Monitorama PDX 2024 - Things I wish I knew before we decided to migrate our metrics infrastructure..

Conference: Monitorama PDX 2024

Year: 2024

Suman Karumuri's session from Monitorama PDX 2024. In this talk, I will delve into the key considerations and valuable lessons learned from transitioning some use cases from a proprietary metrics system to an in-house metrics platform utilizing open-source components. The allure of open-source systems—characterized by their transparency, adaptability, community support, and cost-efficiency—prompted this significant shift. Although theoretically straightforward, the practical implementation of this migration proved to be immensely complex. We initially underestimated the multifaceted nature of the transition, which entailed several simultaneous changes: migrating from StatsD to OTel, mastering the operation of our own metrics store, transitioning from a vendor-specific UI to Grafana, and adopting a new query language, among other significant changes. Beyond the technical hurdles, our team faced cultural and operational challenges. Running a large-scale metrics store was not within our initial expertise, so we had to quickly acquire the necessary operational knowledge. Open source solutions, though powerful, often required extensive tuning to ensure reliability. As our metrics workload grew, we adopted a multi-cluster strategy, which, while scaling our operations, introduced complexities for our developers.
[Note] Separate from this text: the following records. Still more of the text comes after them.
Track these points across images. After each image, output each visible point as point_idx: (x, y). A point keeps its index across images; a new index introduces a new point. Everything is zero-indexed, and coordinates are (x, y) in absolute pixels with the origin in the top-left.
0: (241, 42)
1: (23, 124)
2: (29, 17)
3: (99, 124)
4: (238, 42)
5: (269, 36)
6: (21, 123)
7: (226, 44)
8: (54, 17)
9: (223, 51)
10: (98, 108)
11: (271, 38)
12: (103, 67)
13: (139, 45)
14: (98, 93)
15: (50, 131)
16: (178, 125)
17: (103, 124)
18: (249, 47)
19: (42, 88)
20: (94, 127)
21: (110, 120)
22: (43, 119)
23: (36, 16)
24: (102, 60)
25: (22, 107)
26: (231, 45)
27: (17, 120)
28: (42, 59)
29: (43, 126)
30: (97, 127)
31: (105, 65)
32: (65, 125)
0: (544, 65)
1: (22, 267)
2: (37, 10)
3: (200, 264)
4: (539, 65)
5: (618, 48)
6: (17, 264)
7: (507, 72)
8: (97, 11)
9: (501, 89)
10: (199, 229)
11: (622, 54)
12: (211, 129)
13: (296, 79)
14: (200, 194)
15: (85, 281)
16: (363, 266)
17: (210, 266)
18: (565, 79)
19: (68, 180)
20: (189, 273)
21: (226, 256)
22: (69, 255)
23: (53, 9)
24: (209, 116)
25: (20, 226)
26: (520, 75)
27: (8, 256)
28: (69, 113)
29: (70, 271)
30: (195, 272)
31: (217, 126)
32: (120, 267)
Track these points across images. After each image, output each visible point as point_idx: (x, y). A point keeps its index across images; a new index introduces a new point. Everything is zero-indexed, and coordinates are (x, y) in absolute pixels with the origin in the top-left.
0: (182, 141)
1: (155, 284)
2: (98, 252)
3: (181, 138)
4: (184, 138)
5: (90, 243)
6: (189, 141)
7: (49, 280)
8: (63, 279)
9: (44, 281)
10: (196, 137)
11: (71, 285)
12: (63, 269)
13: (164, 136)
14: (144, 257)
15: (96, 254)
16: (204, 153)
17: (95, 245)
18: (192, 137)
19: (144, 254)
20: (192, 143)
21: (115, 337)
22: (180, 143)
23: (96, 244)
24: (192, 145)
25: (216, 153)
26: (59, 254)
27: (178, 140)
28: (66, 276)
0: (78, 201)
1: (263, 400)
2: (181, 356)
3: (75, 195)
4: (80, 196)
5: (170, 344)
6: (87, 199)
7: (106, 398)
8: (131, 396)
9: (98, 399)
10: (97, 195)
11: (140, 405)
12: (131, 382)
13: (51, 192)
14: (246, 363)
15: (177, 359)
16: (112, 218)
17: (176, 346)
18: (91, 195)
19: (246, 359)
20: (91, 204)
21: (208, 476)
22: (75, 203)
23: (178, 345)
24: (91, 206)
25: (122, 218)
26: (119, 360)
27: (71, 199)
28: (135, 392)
To address this, we implemented an additional layer of abstraction, providing multiple clusters as a single cluster to our customers, enhancing usability. Moreover, we encountered challenges related to aggregation, deploying newer open source components, resolving circular dependencies in our in-house Kubernetes and service mesh infrastructure, migrating dashboards and alerts, and ensuring the correctness of tens of thousands of dashboards and hundreds of thousands of alerts. Additionally, it was a significant effort to retrain our engineers on a new query language, adapt to a new UI, and integrate with a new alerting infrastructure, all of which added complexity to our migration journey. Attendees of this talk will gain a deep understanding of the intricacies involved in such a migration, enabling them to better navigate their own journeys when faced with similar challenges.